"You don't know me."
"Clearly!" His eyes are wild with hurt and confusion. "Tell me. Who are you really? What have you been doing? Why have you been lying to me about everything?"
"Why do you think?" I spit back, anger rising to cover the hurt. "You think I wanted this marriage? You think I wanted to hand over everything I've worked for to some man I barely know?"
"This was all fake? Everything between us."
"Not everything." The words slip out before I can stop them, before I can think better of it.
He stares at me, and I can see him trying to process that admission.
"Then what was real?" His voice is quieter now, more vulnerable. "Because I don't know anymore. I don't know what was you and what was the act."
Because I don't have an answer. I don't know either anymore.
"You left me there," I say finally, choosing the one truth I can hold onto. "That's what's real. When I actually needed you, you weren't there."
"And you've been manipulating me for weeks. Lying about who you are. That's what's real too."
We stare at each other across the center console, both breathing hard, both furious, both hurt in ways we can't quite articulate.
"Your wrists are bleeding," he says finally.
"I know." I look down at them—raw, torn, the skin shredded from hours in those zip ties.
He reaches into the glove box and pulls out a first aid kit. "Let me—"
"I'm fine." I push it away, not ready for him to touch me.
He sets it on the console between us anyway, the gesture somehow final. Santino pulls his phone out and makes a call. "We're two blocks south," he says to whoever answers. "We're coming to you now." He hangs up and starts driving again without another word.
We don't speak for the rest of the short drive.
The silence is somehow worse than the shouting, heavier and more painful.
Five minutes later, we pull up to a different warehouse, one that's clearly being used as a staging area. There are cars everywhere. Men—lots of them, heavily armed. And standing in the middle of it all, looking like he's aged ten years in one night, is my father.
"Papa!" I'm out of the car before it fully stops, stumbling toward him.
He catches me, holds me tight against his chest.
"Liana. My baby. Liana." His voice breaks on my name. “Are you hurt?”
I'm crying into his chest, can't stop. All the fear, the pain, the anger, the confusion—it all comes pouring out.
"I'm okay," I manage between sobs. "I'm okay, Papa."
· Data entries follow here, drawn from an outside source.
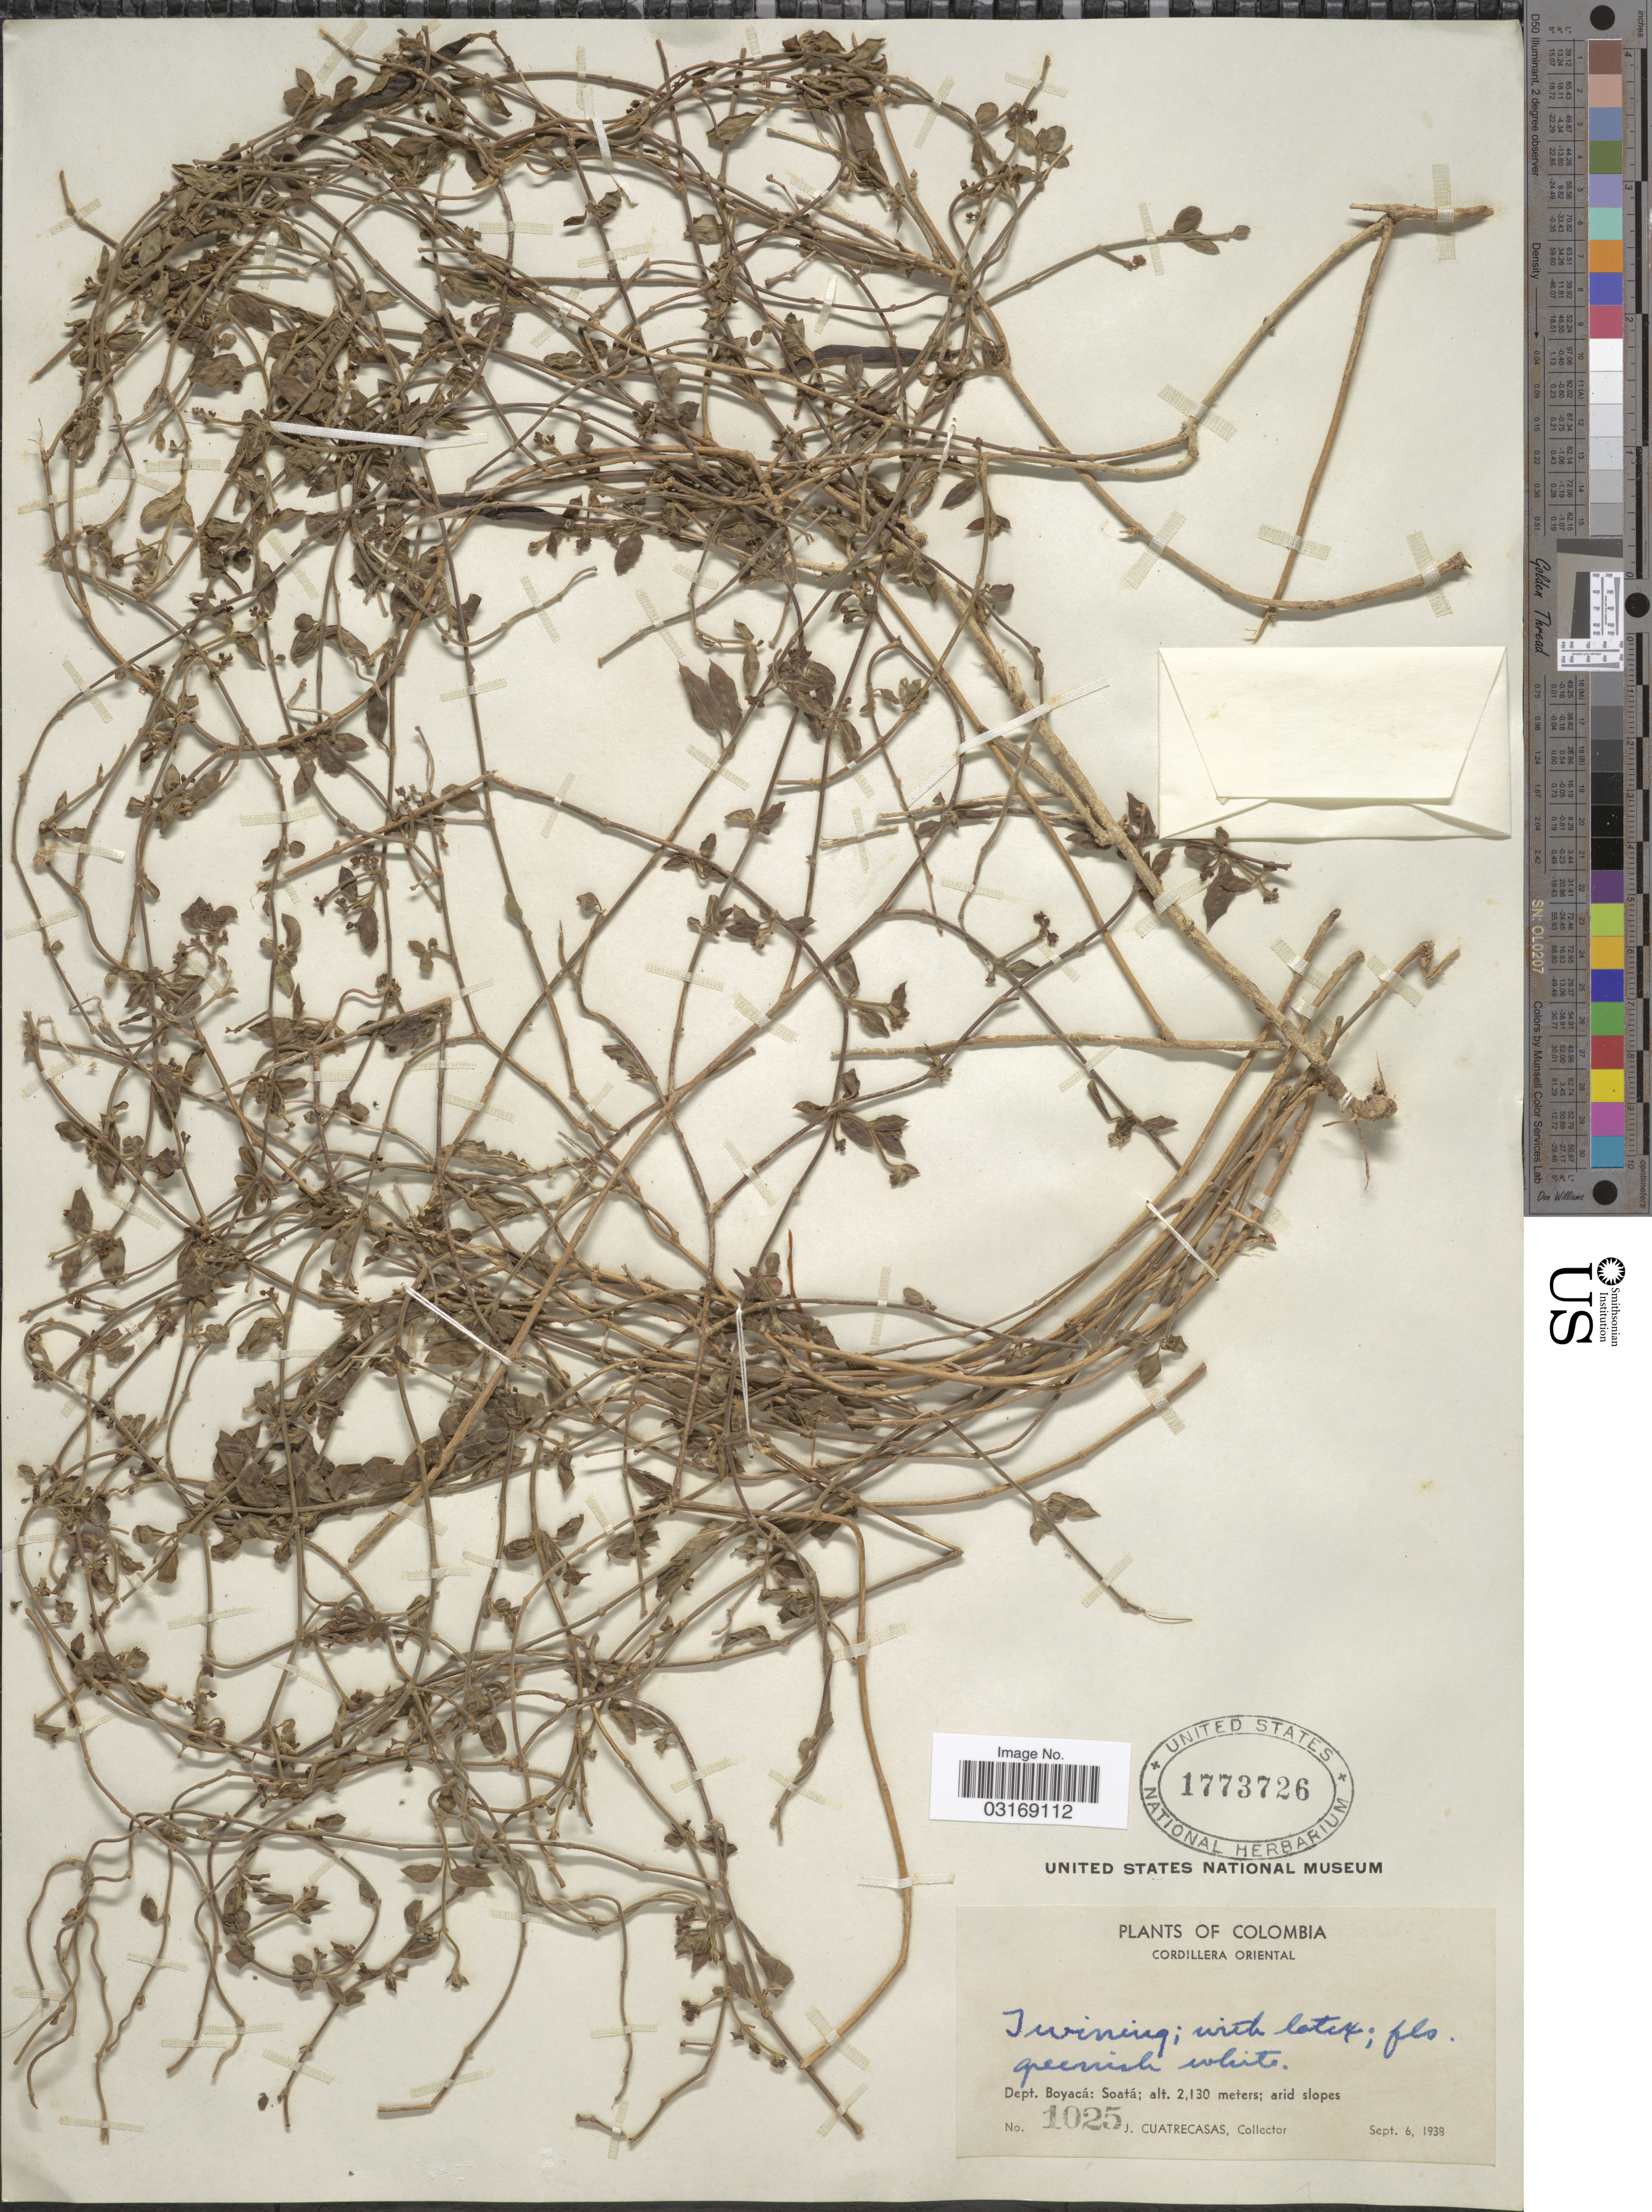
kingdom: Plantae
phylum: Tracheophyta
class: Magnoliopsida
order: Gentianales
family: Apocynaceae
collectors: J. Cuatrecasas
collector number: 1025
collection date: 1938-09-06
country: Colombia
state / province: Boyacá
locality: Cordillera Oriental. Dept. Boyacá: Soatá.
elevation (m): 2130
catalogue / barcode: US 1773726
"Let me see you." He pulls back gently, taking in my face with growing horror. My bloody wrists. The cut on my cheek. The bruises forming. "What did they do to you?"
"I'm fine. I was able to get the gun away from Roberto’s nephew and I got out. I'm—"
"You got out." His voice changes completely, goes cold and hard. He looks past me at Santino, who's just stepped out of the car. "She got herself out."
Santino stops walking, clearly reading the danger in my father's tone.
"Don Dominic—"
"Papa—" I start, but he holds up a hand.